Находясь в этой чёрной невесомости, я ощутил некую дрожь. Причем дрожал не я. Дрожало пространство. Вся эта материя ходила мелкой дробью, вскоре это передалось и мне. Словно я – поплавок на ровной глади пруда, куда зашвырнули камень.
Вместе с дрожью появился звук. Странный гул. Вроде бы тонкий, как писк комара над ухом, а чувствуется всем телом. Он нарастал, пока не дошёл до боли. В отчаянии я закрыл уши руками, но он проникал сквозь них, доставая до самого мозга.
Что есть силы я зажмурил глаза, и гул прекратился. С опаской я раскрыл глаза, увидев перед собой тёмную комнату.
– Вставай, теперь твоя очередь, – сказала Катя.
– Я ведь только вставал, – полусонно прохрипел я.
– Твоё «только» было два часа назад.
Я вновь закрыл глаза и провалился в сон. Но поспать не удалось. Этот противный звук вновь разбудил.
– Кирилл, – сказала Катя и ткнула в бок.
– Да-да… – ответил я и сел.
А в это время в углу, из детской кровати, по всей комнате разносился противный звук.
– Ну, ты чего не спишь? – прошептал я и начал качать кроватку. – Тши-и… тш… – шипел я как змея, раскачивая кровать из стороны в сторону.
– Что там?
– Откуда я знаю, что у него. Орёт и орёт. Максимка, ну ты чего?..
Я сильнее начал качать, но, видимо, моему сыну это не нравилось. Раскрыв беззубый рот, он продолжал кричать. Да так, словно его резали.
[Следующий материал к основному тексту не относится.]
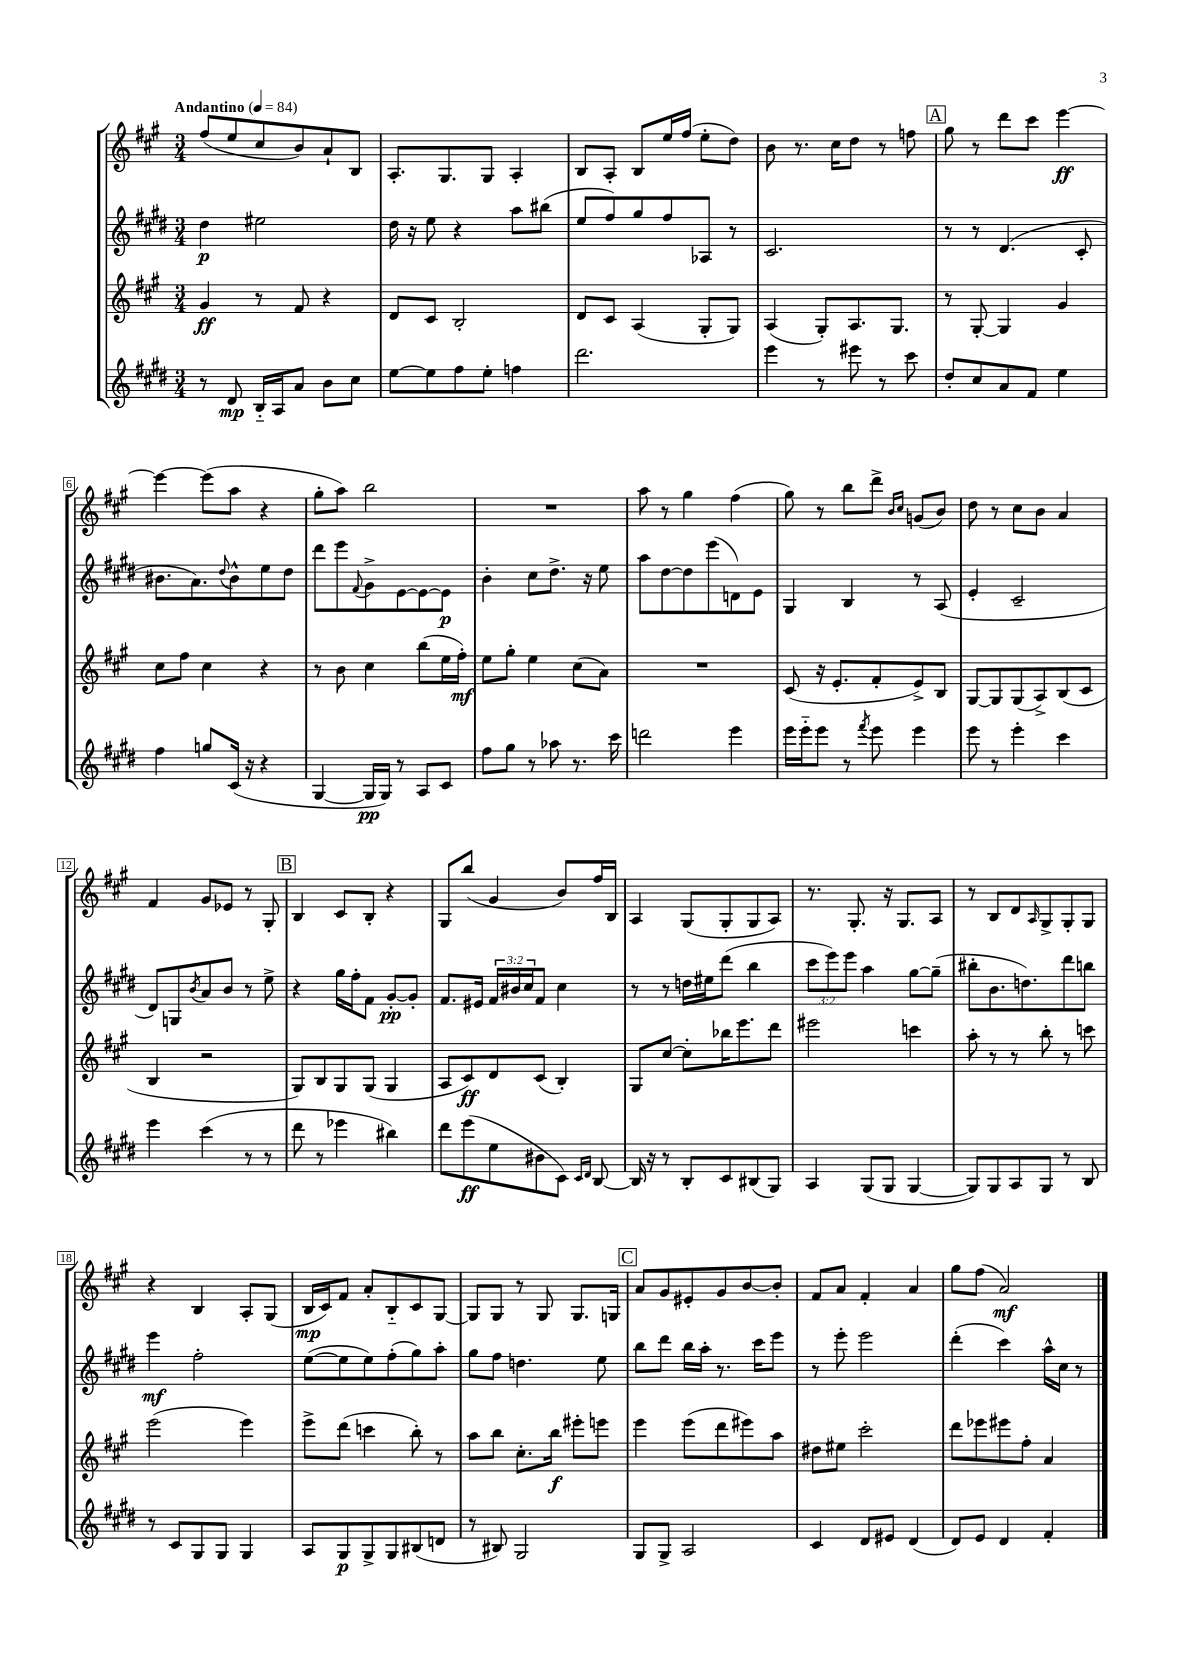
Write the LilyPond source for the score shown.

<<
\new StaffGroup <<
\new Staff = "s0" {
    \clef treble \key a \major \numericTimeSignature \time 3/4 \tempo "Andantino" 4 = 84
    fis''8( e''8 cis''8 b'8) a'8-! b8 |
    a8.-. gis8. gis8 a4-. |
    b8 a8-. b8 e''16 fis''16( e''8-. d''8) |
    b'8 r8. cis''16 d''8 r8 f''8 |
    \mark \markup { \box "A" } gis''8 r8 d'''8 cis'''8 e'''4~\ff |
    e'''4~ e'''8( a''8 r4 |
    gis''8-. a''8) b''2 |
    R2. |
    a''8 r8 gis''4 fis''4( |
    gis''8) r8 b''8 d'''8-> \grace { b'16 cis''16 } g'8( b'8) |
    d''8 r8 cis''8 b'8 a'4 |
    fis'4 gis'8 ees'8 r8 gis8-. |
    \mark \markup { \box "B" } b4 cis'8 b8-. r4 |
    gis8 b''8( gis'4 b'8) fis''16 b16 |
    a4 gis8( gis8-. gis8 a8) |
    r8. gis8.-. r16 gis8. a8 |
    r8 b8 d'8 \grace { a16 } gis8-> gis8-. gis8 |
    r4 b4 a8-. gis8( |
    b16\mp cis'16) fis'8 a'8-. b8-_ cis'8 gis8~ |
    gis8 gis8 r8 gis8 gis8. g16 |
    \mark \markup { \box "C" } a'8 gis'8 eis'8-. gis'8 b'8~ b'8-. |
    fis'8 a'8 fis'4-. a'4 |
    gis''8 fis''8( a'2\mf) \bar "|." |
}
\new Staff = "s1" {
    \clef treble \key e \major \numericTimeSignature \time 3/4 \override Staff.TupletNumber.text = #tuplet-number::calc-fraction-text
    dis''4\p eis''2 |
    dis''16 r16 e''8 r4 a''8 bis''8( |
    e''8 fis''8) gis''8 fis''8 aes8 r8 |
    cis'2. |
    \mark \markup { \box "A" } r8 r8 dis'4.( cis'8-. |
    bis'8. a'8.) \appoggiatura { dis''8 } bis'8-^ e''8 dis''8 |
    dis'''8 e'''8 \appoggiatura { fis'8 } gis'8-> e'8~ e'8~ e'8\p |
    b'4-. cis''8 dis''8.-> r16 e''8 |
    a''8 dis''8~ dis''8 e'''8( d'8) e'8 |
    gis4 b4 r8 a8( |
    e'4-. cis'2-- |
    dis'8) g8 \acciaccatura { b'8 } a'8 b'8 r8 e''8-> |
    \mark \markup { \box "B" } r4 gis''16 fis''16-. fis'8 gis'8~-.\pp gis'8-. |
    fis'8. eis'16 \tuplet 3/2 { fis'16 bis'16 cis''16 } fis'8 cis''4 |
    r8 r8 d''16 eis''16 dis'''8( b''4 |
    \tuplet 3/2 { cis'''8 e'''8) e'''8 } a''4 gis''8~ gis''8--( |
    bis''8-. b'8. d''8.) dis'''8 b''8 |
    e'''4\mf fis''2-. |
    e''8~( e''8 e''8) fis''8-.( gis''8) a''8-. |
    gis''8 fis''8 d''4. e''8 |
    \mark \markup { \box "C" } b''8 dis'''8 b''16 a''16-. r8. cis'''16 e'''8 |
    r8 e'''8-. e'''2 |
    dis'''4-.( cis'''4) a''16-^ cis''16 r8 \bar "|." |
}
\new Staff = "s2" {
    \clef treble \key a \major \numericTimeSignature \time 3/4
    gis'4\ff r8 fis'8 r4 |
    d'8 cis'8 b2-. |
    d'8 cis'8 a4( gis8-. gis8) |
    a4( gis8-.) a8. gis8. |
    \mark \markup { \box "A" } r8 gis8~-. gis4 gis'4 |
    cis''8 fis''8 cis''4 r4 |
    r8 b'8 cis''4 b''8( e''16 fis''16-.\mf) |
    e''8 gis''8-. e''4 cis''8( a'8) |
    R2. |
    cis'8( r16 e'8.-. fis'8-. e'8->) b8 |
    gis8~ gis8 gis8( a8->) b8( cis'8 |
    b4 r2 |
    \mark \markup { \box "B" } gis8) b8 gis8 gis8( gis4 |
    a8 cis'8\ff) d'8 cis'8( b4-.) |
    gis8 cis''8~ cis''8-. bes''16 e'''8. d'''8 |
    eis'''2 c'''4 |
    a''8-. r8 r8 b''8-. r8 c'''8 |
    e'''2( e'''4) |
    e'''8-> d'''8( c'''4 b''8-.) r8 |
    a''8 b''8 cis''8.-. b''16\f eis'''8-. e'''8 |
    \mark \markup { \box "C" } e'''4 e'''8( d'''8 eis'''8) a''8 |
    dis''8 eis''8 cis'''2-. |
    d'''8 ees'''8 eis'''8 fis''8-. a'4 \bar "|." |
}
\new Staff = "s3" {
    \clef treble \key e \major \numericTimeSignature \time 3/4
    r8 dis'8\mp b16-_ a16 a'8 b'8 cis''8 |
    e''8~ e''8 fis''8 e''8-. f''4 |
    dis'''2. |
    e'''4 r8 eis'''8 r8 cis'''8 |
    \mark \markup { \box "A" } dis''8-. cis''8 a'8 fis'8 e''4 |
    fis''4 g''8 cis'16( r16 r4 |
    gis4~ gis16\pp gis16) r8 a8 cis'8 |
    fis''8 gis''8 r8 aes''8 r8. cis'''16 |
    d'''2 e'''4 |
    e'''16 e'''16-_ e'''8 r8 \acciaccatura { fis'''8 } e'''8 e'''4 |
    e'''8 r8 e'''4-. cis'''4 |
    e'''4 cis'''4( r8 r8 |
    \mark \markup { \box "B" } dis'''8 r8 ees'''4 bis''4) |
    dis'''8 e'''8\ff( e''8 bis'8 cis'8) \grace { cis'16 dis'16 } b8~ |
    b16 r16 r8 b8-. cis'8 bis8( gis8) |
    a4 gis8( gis8 gis4~ |
    gis8) gis8 a8 gis8 r8 b8 |
    r8 cis'8 gis8 gis8 gis4 |
    a8 gis8\p gis8-> gis8 bis8( d'8 |
    r8 bis8) gis2 |
    \mark \markup { \box "C" } gis8 gis8-> a2 |
    cis'4 dis'8 eis'8 dis'4( |
    dis'8) e'8 dis'4 fis'4-. \bar "|." |
}
>>
>>
\layout { \context { \Score \override BarNumber.stencil = #(make-stencil-boxer 0.1 0.3 ly:text-interface::print) } }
Спустя пятнадцать минут (или больше, я плохо ориентировался во времени, так как, сидя рядом с сыном, не единожды проваливался в сон), Максимка всё так же кричал.
– Катя! – беспомощно позвал я жену. – Иди, сделай с ним что-нибудь.
– Что, например?
– Откуда я знаю. Ты же мать. Должна чувствовать своего ребенка.
– А ты?
– А я отец. Тоже должен чувствовать, но не так сильно, – улыбнулся я своей остроте.
Катя недовольно встала и присела рядом со мной. Она раздобрела за это время. Или же бесформенная ночнушка ей не к лицу.
Как только Катя прикоснулась к кроватке, я мигом отошёл и нырнул под одеяло.
– Кирилл! – недовольно прошептала она, когда заметила моё отсутствие.
– Кирилл спит. Кириллу завтра на работу, – и я действительно уснул без задних ног.
Утром, когда все ещё спали (что было удивительно), я прокрался на кухню и заварил крепкого чаю. Чёрного, как то пространство в комнатах.
Пока завтракал, перебирал бумаги, смотрел ежедневник, который полнился записями и пух от прикрепленных листочков. Номера, встречи, поставщики, планы – всё было в этом ежедневнике.
Сегодня надо наведаться в ларёк, проверить, что там с холодильником, и договориться с Алексеем.
Улица встретила мелким моросящим дождиком. Люди кутались в куртки, прятались под зонтики и, как акробаты, переходили по бордюрам широкие как озера лужи.
В ларьке я спросил у Макса (того самого парнишки), как прошла смена. Он довольно улыбнулся: с наступлением осени посетителей порядком прибавилось. Отчитался за проданный товар. А я вновь отругал его за то, что он даёт в долг некоторым ненадёжным личностям. Случайно нашёл долговую тетрадь, когда полез под холодильник. Макс стойко выслушал упреки, но в этот раз не сказал, что делать так больше не будет.
– Ты, наверное, заметил, что эта точка стала приносить больше денег. Заметил?
Он кивнул.
– На днях я собираюсь покупать ещё один ларёк на Рижке. Не пройдет и года, как у меня будет уже не две, а три или даже пять точек. Мне нужен будет верный человек. Честно говоря, я думал поставить тебя. Но ты косячишь раз за разом. Сколько можно говорить, что товар в долг – это глупая и самая плохая инвестиция. Помнишь, почему?
– Нет ни товара, ни денег, – глядя в пол, ответил Макс.
– Правильно. А ты всё равно за старое. Ты меня извини, конечно, но ещё раз узнаю, что ты даёшь в долг, буду штрафовать. Я уже давно грожусь, но обещаю, сам себе обещаю, что это в последний раз. Ты меня понял?